As if the financial markets weren’t scary enough in 2008, here comes the story of a snake who decided to take advantage of people and subsequently make millions and millions of dollars doing it. Bernard Madoff, ole’ Uncle Bernie, created one of the largest Ponzi schemes ever. Basically, a Ponzi scheme is one in which current participants are paid by future participants. It is a pyramid scheme. This story especially hits home with fee-only planners such as myself.

As you probably know by now, I’ve been managing money for about 13 years. One of the hardest things about being a financial planner, especially one held to a fiduciary standard, is constantly dealing with the too good to be true scams out there. I’ve said it before and I will say it again, MOST TIMES if an investment or a product seems too good to be true, then it probably is. This past year has been a perfect example. In 2008, the S&P 500 lost 38.5%. Had you been involved in the Madoff Ponzi scheme, it is very probable you would believe your portfolio was up 8%-12%. How could this be so? It COULDN’T! Please don’t get me wrong, it is possible for individuals to have some good years picking stocks, and it is possible in 2008 there were a handful of stocks that returned 12%. What I find nearly impossible is that a properly allocated and well-diversified portfolio could return 12% in a year the market returned -38.5%. So what was leading these individuals to believe they were making money? Uncle Bernie was telling them so! There was no evidence nor proof of any of these returns. Individuals couldn’t go to Yahoo! Finance and look up the values of their holdings. Madoff held his client assets, managed them, and priced them, too. See the conflicts of interest? Investment performance can look better if the prices reported to clients are manipulated, which is allegedly how Madoff showed winning year after winning year despite the market turmoil.

++++++++

→ ACTIVITY
Continue the piece above about Bernard Madoff's Ponzi scheme, picking up after its last sentence.

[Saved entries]
++++++++

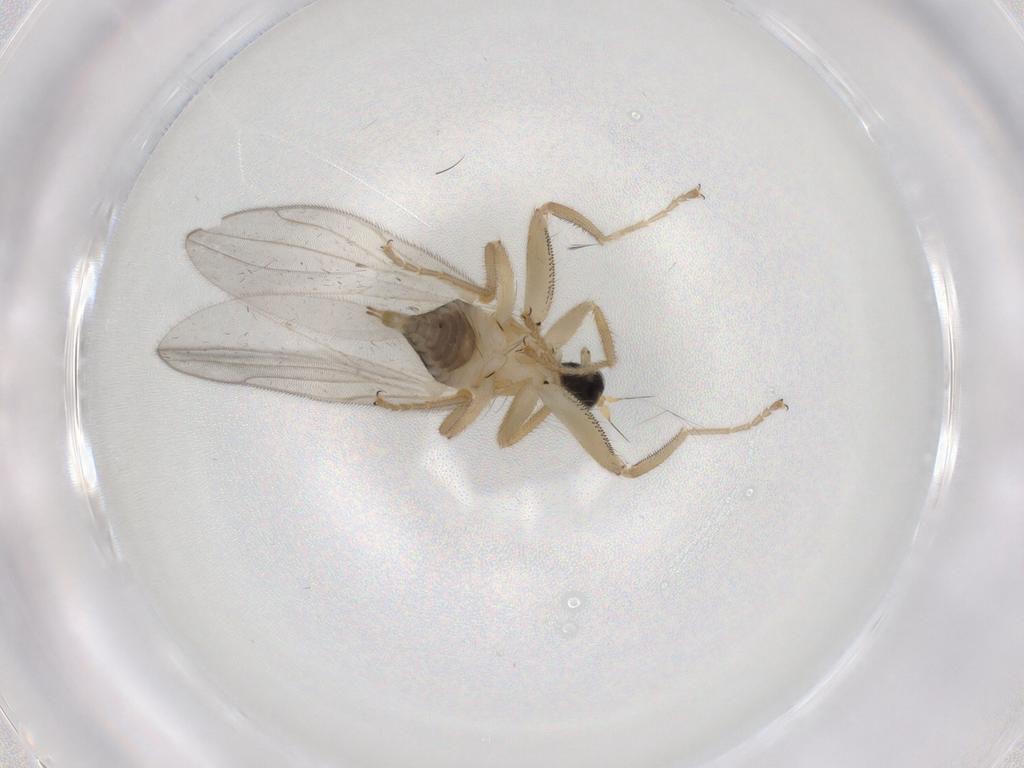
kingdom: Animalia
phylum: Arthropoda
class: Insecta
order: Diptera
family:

++++++++

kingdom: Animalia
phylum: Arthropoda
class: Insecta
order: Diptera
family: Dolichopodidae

++++++++

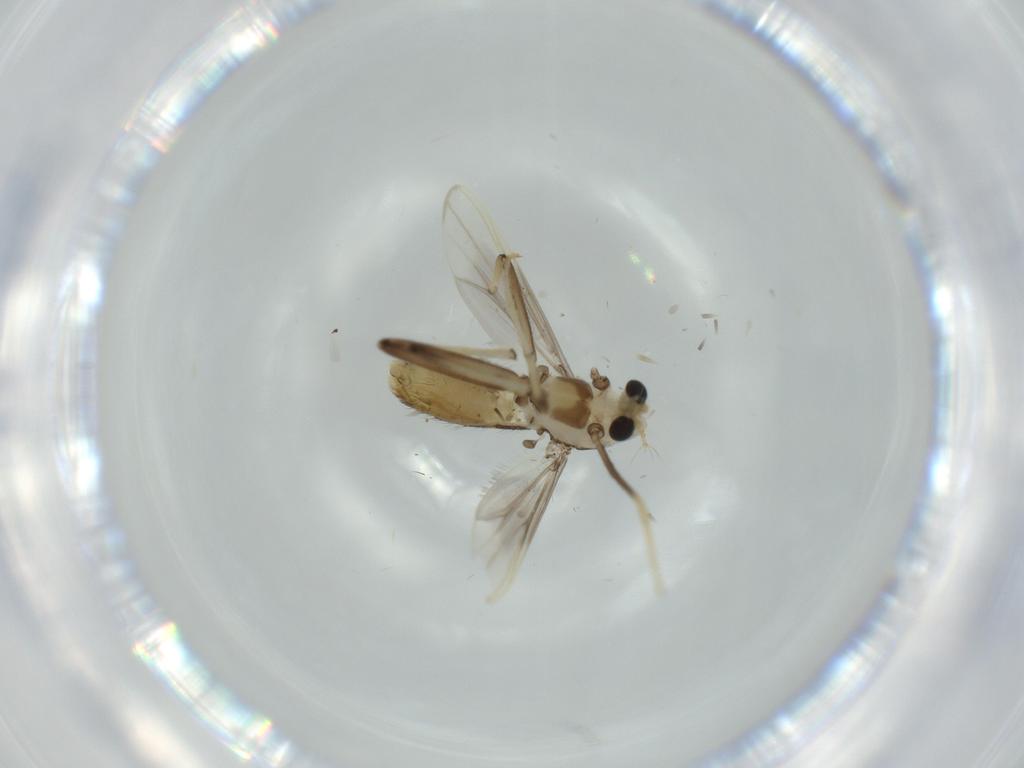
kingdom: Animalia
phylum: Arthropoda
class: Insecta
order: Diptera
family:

++++++++

→ EXPECTED OUTPUT
While being negative is never a good thing, it is possible to limit the amount of volatility you experience through asset allocation and diversification. It is hard for individuals to brag, however, about -20% when they go to a Christmas or New Years party and hear one of their friends made 10% in a -38.5% year. Realistically, though, being down 18% less than the broad markets is a significant achievement.  Another scary aspect of this situation is the fact that some advisers fell prey to this Ponzi scheme. They would entrust their clients’ assets to someone like Bernard Madoff because they genuinely believed they were providing consistent out sized returns. These advisers may not have been stealing or cheating their clients out of money, but they were definitely not practicing due diligence to verify that these returns were legitimate.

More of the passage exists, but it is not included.